En suspendant leur propre financement à l’UNRWA le 28 janvier, les autorités françaises se mettent elles-mêmes en contradiction avec le verdict de la Cour, mais aussi avec les valeurs de justice pourtant si souvent invoquées. Elle suit les décisions d’Israël et celles des États-Unis. Elle fait là ce qu’elle sait le mieux faire en politique étrangère. C’est déshonorant pour la France.

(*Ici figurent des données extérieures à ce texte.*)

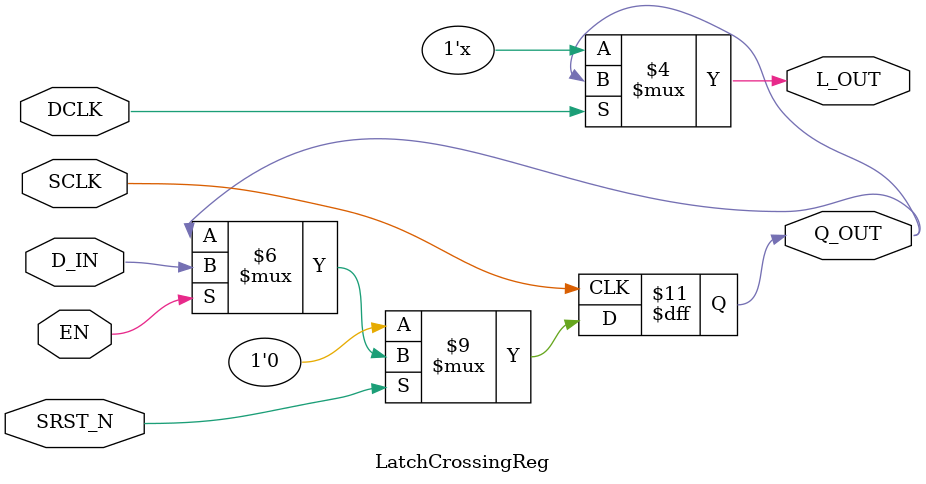
<source format=v>


// Permission is hereby granted, free of charge, to any person obtaining a copy
// of this software and associated documentation files (the "Software"), to deal
// in the Software without restriction, including without limitation the rights
// to use, copy, modify, merge, publish, distribute, sublicense, and/or sell
// copies of the Software, and to permit persons to whom the Software is
// furnished to do so, subject to the following conditions:

// The above copyright notice and this permission notice shall be included in
// all copies or substantial portions of the Software.

// THE SOFTWARE IS PROVIDED "AS IS", WITHOUT WARRANTY OF ANY KIND, EXPRESS OR
// IMPLIED, INCLUDING BUT NOT LIMITED TO THE WARRANTIES OF MERCHANTABILITY,
// FITNESS FOR A PARTICULAR PURPOSE AND NONINFRINGEMENT. IN NO EVENT SHALL THE
// AUTHORS OR COPYRIGHT HOLDERS BE LIABLE FOR ANY CLAIM, DAMAGES OR OTHER
// LIABILITY, WHETHER IN AN ACTION OF CONTRACT, TORT OR OTHERWISE, ARISING FROM,
// OUT OF OR IN CONNECTION WITH THE SOFTWARE OR THE USE OR OTHER DEALINGS IN
// THE SOFTWARE.
//
// $Revision: 24080 $
// $Date: 2011-05-18 19:32:52 +0000 (Wed, 18 May 2011) $

`ifdef BSV_ASSIGNMENT_DELAY
`else
`define BSV_ASSIGNMENT_DELAY
`endif

module LatchCrossingReg(SCLK, SRST_N, EN, D_IN, Q_OUT, DCLK, L_OUT);

   parameter width = 1;
   parameter init  = { width {1'b0} } ;

   input                  SCLK;
   input                  SRST_N;
   input                  EN;
   input  [width - 1 : 0] D_IN;
   output [width - 1 : 0] Q_OUT;

   input                  DCLK;
   output [width - 1 : 0] L_OUT;

   reg [width - 1 : 0]    Q_OUT; // flop
   reg [width - 1 : 0]    L_OUT; // latch

   // flop in source clock domain
   always@(posedge SCLK)
     begin
	if (SRST_N == 0)
          Q_OUT <= `BSV_ASSIGNMENT_DELAY init;
        else
          begin
             if (EN)
               Q_OUT <= `BSV_ASSIGNMENT_DELAY D_IN;
          end // else: !if(SRST_N == 0)
     end

   // latch in destination clock domain
   always@(DCLK or Q_OUT)
     begin
        if (DCLK)
          L_OUT <= `BSV_ASSIGNMENT_DELAY Q_OUT;
     end

`ifdef BSV_NO_INITIAL_BLOCKS
`else // not BSV_NO_INITIAL_BLOCKS
   // synopsys translate_off
   initial begin
      Q_OUT = {((width + 1)/2){2'b10}} ;
   end
   // synopsys translate_on
`endif // BSV_NO_INITIAL_BLOCKS

endmodule

</source>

L’ONU a immédiatement pris des mesures administratives individuelles et a décidé des actions judiciaires contre les employés concernés (12 sur 13 000 à Gaza…), tout en appelant au maintien des conditions, en particulier financières, de l’activité humanitaire indispensable de l’UNRWA. En toute logique… Le Secrétaire général de l’ONU, Antonio Guterres, a appuyé cette démarche de responsabilité et de sagesse. On remarque ainsi qu’un certain nombre de pays préfèrent considérer l’ensemble de l’UNRWA et l’ensemble de ses employés comme collectivement responsables voire coupables… un peu comme Israël a considéré comme collectivement responsable l’ensemble du peuple palestinien dans les crimes du 7 octobre. C’est tout simplement ignoble.
Il s’agit en fait d’une convergence d’opportunité afin d’éviter, ou essayer d’éviter, à Israël de se voir retirer totalement l’argument et la crédibilité morale et démocratique. Évidement, lorsqu’il est question d’Israël, le droit international, la justice et les principes ont toujours du mal à s’imposer. J’explique dans mon prochain livre l’histoire longue, intéressante et problématique des relations entre Israël et l’Afrique du Sud. L’Afrique du Sud qui aujourd’hui sauve l’honneur.